Land verzichtet auf Bau von Synagoge in Potsdam

Wegen des anhaltenden Streits um die Gestaltung der geplanten neuen Synagoge in Potsdam hat das Land Brandenburg das Bauvorhaben vorerst auf Eis gelegt. Die Arbeiten sollten im Sommer beginnen.

Foto: Brille und Bauch Agentur für Kommunikation KG

In der Brandenburger Landeshauptstadt wird es keinen Bau einer Synagoge in der bisherigen Planung geben.

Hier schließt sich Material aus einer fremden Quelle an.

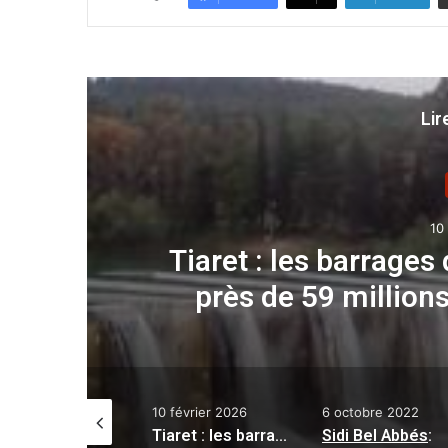
Lir
10
as
Tiaret : les barrages
près de 59 million
 juin 2023
10 février 2026
6 octobre 2022
Météo : averses orageuses sur plusieurs wilayas de l’est du pays
Tiaret : les barrages de la wilaya renforcés par près de 59 millions de mètres cubes d’eau
Sidi Bel Abbés
: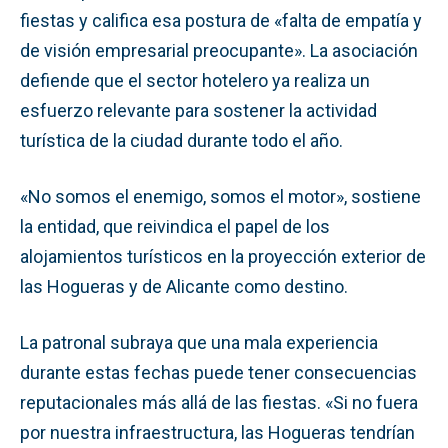
fiestas y califica esa postura de «falta de empatía y
de visión empresarial preocupante». La asociación
defiende que el sector hotelero ya realiza un
esfuerzo relevante para sostener la actividad
turística de la ciudad durante todo el año.
«No somos el enemigo, somos el motor», sostiene
la entidad, que reivindica el papel de los
alojamientos turísticos en la proyección exterior de
las Hogueras y de Alicante como destino.
La patronal subraya que una mala experiencia
durante estas fechas puede tener consecuencias
reputacionales más allá de las fiestas. «Si no fuera
por nuestra infraestructura, las Hogueras tendrían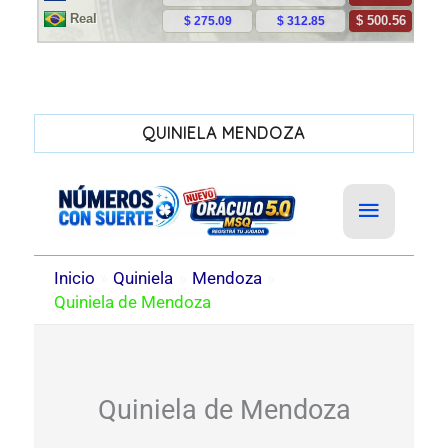
QUINIELA MENDOZA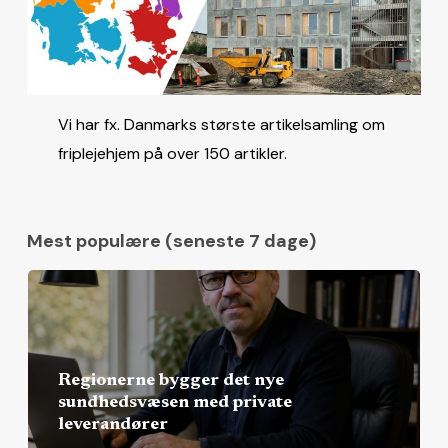
Vi har fx. Danmarks største artikelsamling om
friplejehjem på over 150 artikler.
Mest populære (seneste 7 dage)
Regionerne bygger det nye
sundhedsvæsen med private
leverandører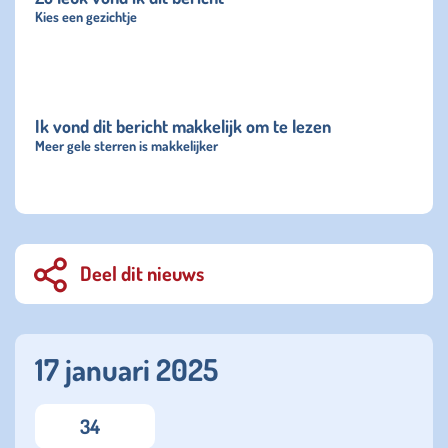
Kies een gezichtje
Ik vond dit bericht makkelijk om te lezen
Meer gele sterren is makkelijker
Deel dit nieuws
17 januari 2025
34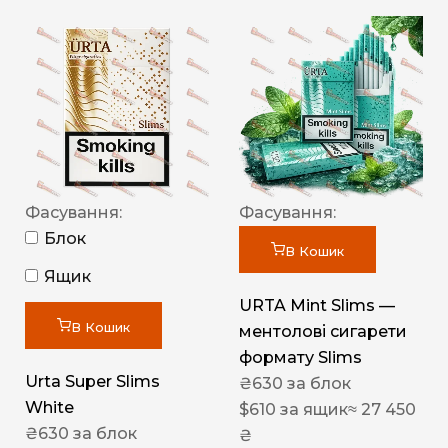
Фасування:
Фасування:
Блок
В Кошик
Ящик
URTA Mint Slims —
В Кошик
ментолові сигарети
формату Slims
Urta Super Slims
₴
630
за блок
White
$
610
за ящик
≈ 27 450
₴
630
за блок
₴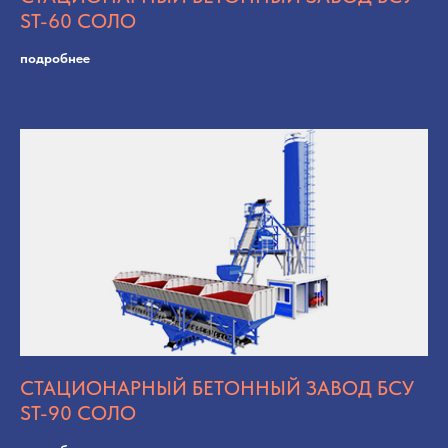
ST-60 СОЛО
подробнее
СТАЦИОНАРНЫЙ БЕТОННЫЙ ЗАВОД БСУ
ST-90 СОЛО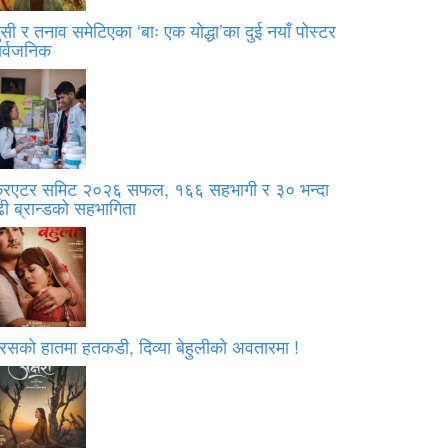
सी र तनाव समेटिएका ‘बाः एक योद्धा’का दुई नयाँ पोस्टर
ार्वजनिक
्रिएटर समिट २०२६ सफल, १६६ सहभागी र ३० भन्दा
ी ब्रान्डको सहभागिता
रसको हातमा हतकडी, दिव्या बेहुलीको अवतारमा !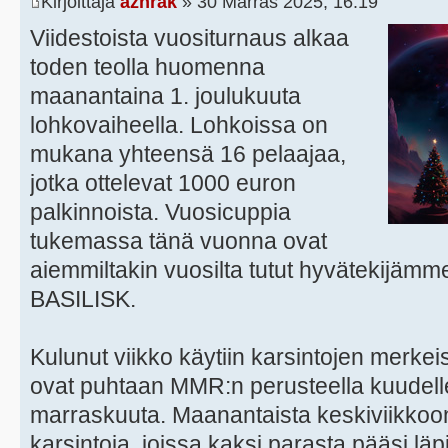
Kirjoittaja
azhrak
» 30 Marras 2025, 16:19
Viidestoista vuositurnaus alkaa
toden teolla huomenna
maanantaina 1. joulukuuta
lohkovaiheella. Lohkoissa on
mukana yhteensä 16 pelaajaa,
jotka ottelevat 1000 euron
palkinnoista. Vuosicuppia
tukemassa tänä vuonna ovat
aiemmiltakin vuosilta tutut hyvätekijämm
BASILISK.
Kulunut viikko käytiin karsintojen merkei
ovat puhtaan MMR:n perusteella kuudelle 
marraskuuta. Maanantaista keskiviikkoon 
karsintoja, joissa kaksi parasta pääsi lä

Dies haben am Freitag die Staatskanzlei, das Finanz- und auch des Kulturministerium beschlossen, sagte Kulturstaatssekretär Martin Gorholt am Samstag in Potsdam. .

In der vergangenen Woche hatte es bei einem Gespräch mit jüdischen Vertretern erneut keine Einigung zum Synagogenbau gegeben. Die Landesregierung hat deshalb entschieden, dass die Planungen so nicht mehr umgesetzt werden. Die drei jüdischen Gemeinden in der brandenburgischen Landeshauptstadt sind über den Bau zerstritten.

Die Synagoge sollte allen drei Gemeinden offenstehen, meinen die Befürworter. Doch zwei Gemeinden lehnen das Vorhaben ab. Architekt Jost Haberland hatte bisher Änderungswünschen eine Absage erteilt. Baubeginn sollte in diesem Sommer sein.

Gorholt kündigte an, über das weitere Verfahren werde mit den jüdischen Gemeinden gesprochen, um zu sehen, wie man zu einem neuen Verfahren kommt. Wichtig sei, dass sich die jüdischen Gemeinden, eventuell auch mit dem Landesverband, darüber verständigen, was für eine Synagoge sie wollen und wozu sie genutzt werden soll.

„Dann muss in Verantwortung der jüdischen Gemeinden entschieden worden, ob und welcher Form eine Synagoge gebaut wird“, erklärte Gorholt. Wegen des Streits um den Bau war bereits ein sechswöchiges Moratorium verhängt worden, das nun auslief.

Der umstrittene Haberland-Entwurf ging 2009 aus einem Wettbewerb als Sieger hervor. Vorgesehen ist ein moderner, mehrgeschossiger Bau mit einer schlichten Fassade in sogenannten Glindower Ziegeln. Neben Kritik an der Fassade wird auch der Gebetssaal aus nicht ausreichend angesehen. Der Bauplatz wird nach Angaben von Gorholt freigehalten.